■ PROBLEM DESCRIPTION ■
Extract every line of text from all of the records below, reproducing each line verbatim and leaving the pictures out of the answer.

(Beginning of RECORDS FOR THE EXERCISE)

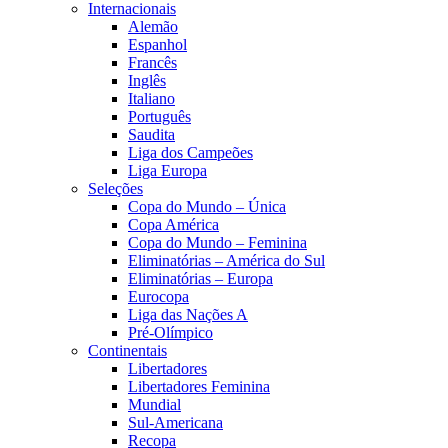
Internacionais
Alemão
Espanhol
Francês
Inglês
Italiano
Português
Saudita
Liga dos Campeões
Liga Europa
Seleções
Copa do Mundo – Única
Copa América
Copa do Mundo – Feminina
Eliminatórias – América do Sul
Eliminatórias – Europa
Eurocopa
Liga das Nações A
Pré-Olímpico
Continentais
Libertadores
Libertadores Feminina
Mundial
Sul-Americana
Recopa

(End of RECORDS FOR THE EXERCISE)

■ SOLUTION FOR THIS TASK ■
Internacionais
Alemão
Espanhol
Francês
Inglês
Italiano
Português
Saudita
Liga dos Campeões
Liga Europa
Seleções
Copa do Mundo – Única
Copa América
Copa do Mundo – Feminina
Eliminatórias – América do Sul
Eliminatórias – Europa
Eurocopa
Liga das Nações A
Pré-Olímpico
Continentais
Libertadores
Libertadores Feminina
Mundial
Sul-Americana
Recopa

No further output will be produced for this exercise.